Copy exactly the stretch of data below from the line with "Mammogram (digitized film);" through the line with "- mass, shape", including both of those lines.

[Opening PROVIDED DATA section]

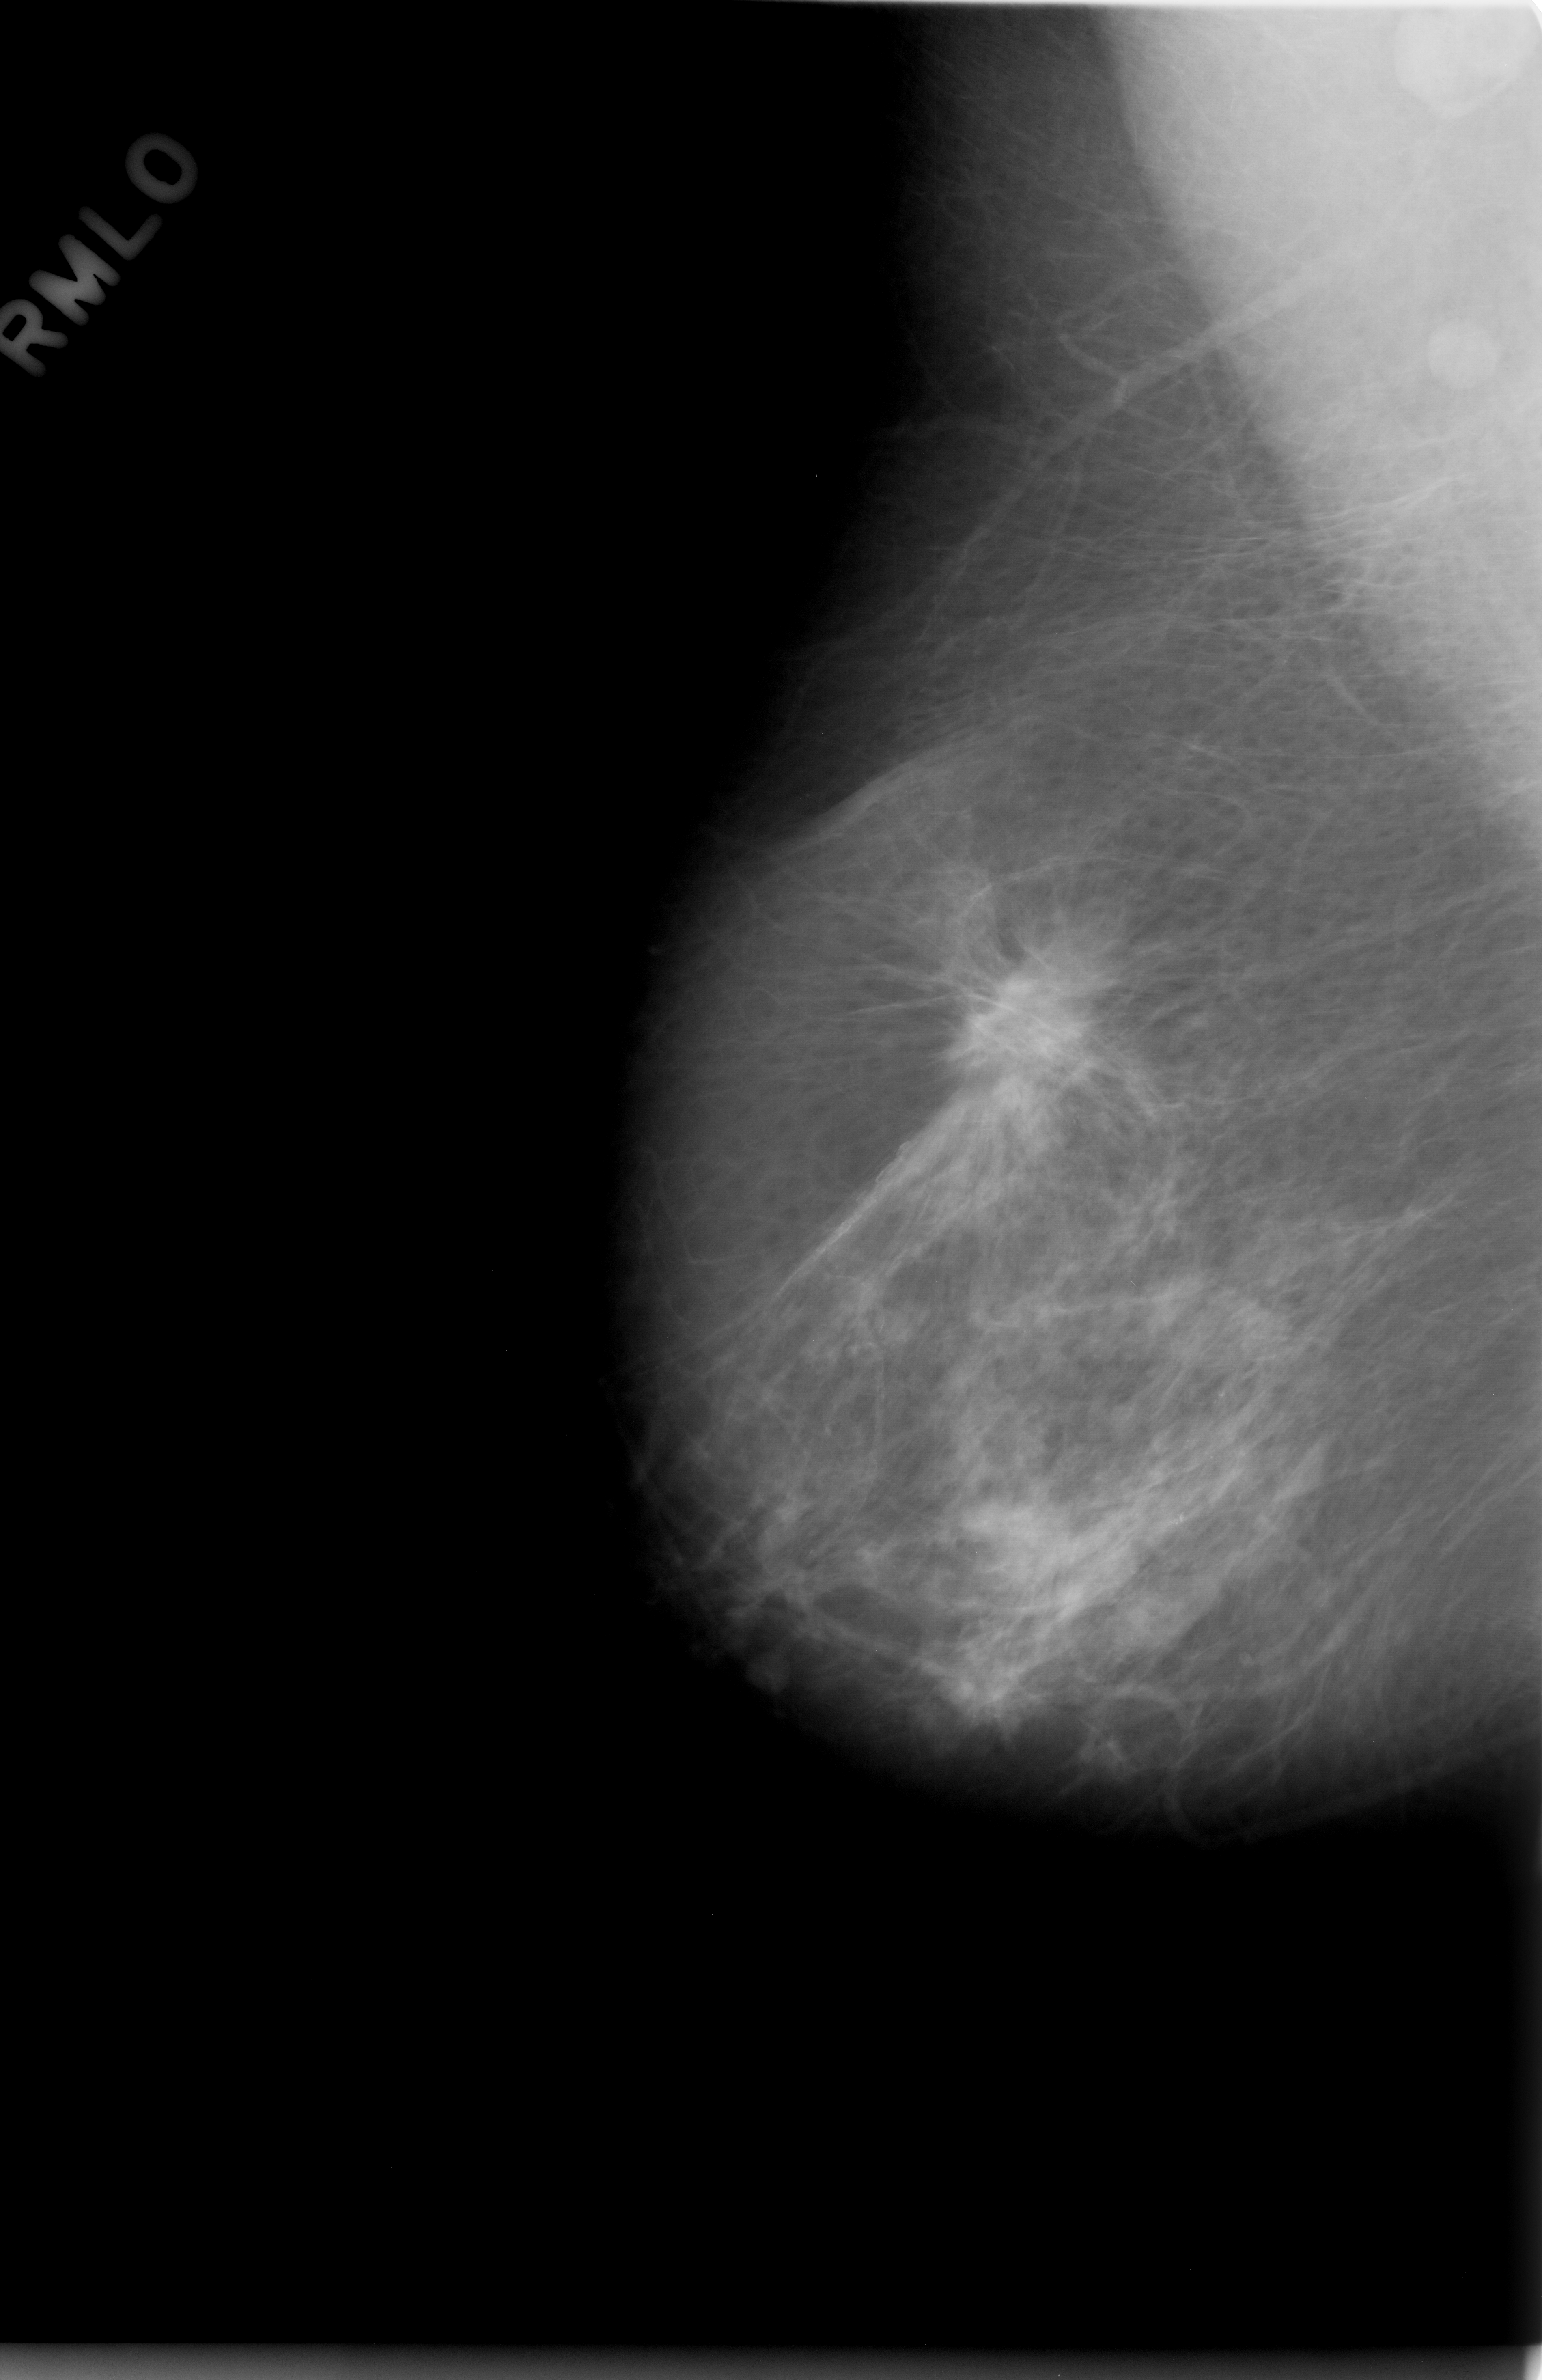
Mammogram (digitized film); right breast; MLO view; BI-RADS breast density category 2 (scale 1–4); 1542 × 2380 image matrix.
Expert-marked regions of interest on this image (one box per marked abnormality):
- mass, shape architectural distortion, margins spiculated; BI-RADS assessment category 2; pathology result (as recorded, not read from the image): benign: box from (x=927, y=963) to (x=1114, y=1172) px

[Closing PROVIDED DATA section]
[Opening PROVIDED DATA section]

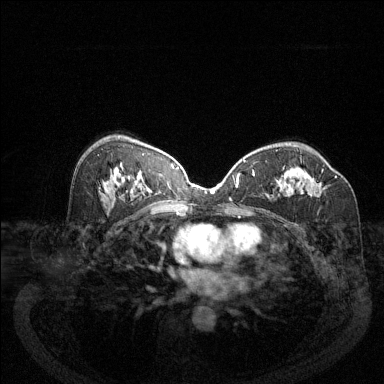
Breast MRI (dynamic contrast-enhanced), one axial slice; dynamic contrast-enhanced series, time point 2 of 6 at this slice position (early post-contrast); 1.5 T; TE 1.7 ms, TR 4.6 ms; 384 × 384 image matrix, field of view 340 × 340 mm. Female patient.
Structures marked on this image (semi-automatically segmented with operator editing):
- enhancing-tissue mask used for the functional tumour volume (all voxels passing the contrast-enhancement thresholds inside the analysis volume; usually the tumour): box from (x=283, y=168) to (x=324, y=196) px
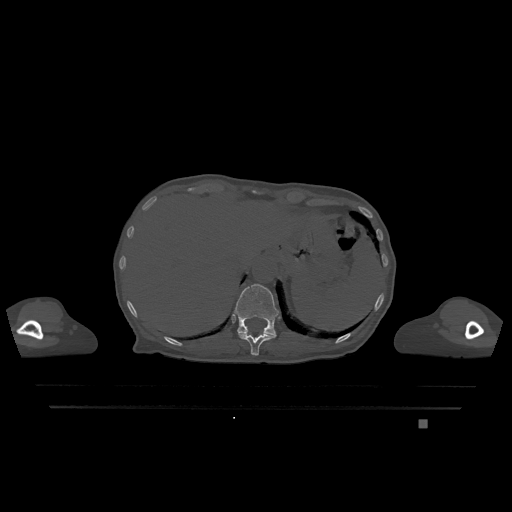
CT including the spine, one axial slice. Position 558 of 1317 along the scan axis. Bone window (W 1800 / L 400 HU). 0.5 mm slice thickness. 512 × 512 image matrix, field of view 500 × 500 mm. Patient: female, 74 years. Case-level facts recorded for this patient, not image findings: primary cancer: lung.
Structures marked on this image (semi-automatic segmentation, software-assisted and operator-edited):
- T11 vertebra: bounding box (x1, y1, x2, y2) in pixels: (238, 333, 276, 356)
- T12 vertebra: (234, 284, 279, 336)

[Closing PROVIDED DATA section]

* [RESULT OF THE EXERCISE]:
Mammogram (digitized film); right breast; MLO view; BI-RADS breast density category 2 (scale 1–4); 1542 × 2380 image matrix.
Expert-marked regions of interest on this image (one box per marked abnormality):
- mass, shape architectural distortion, margins spiculated; BI-RADS assessment category 2; pathology result (as recorded, not read from the image): benign: box from (x=927, y=963) to (x=1114, y=1172) px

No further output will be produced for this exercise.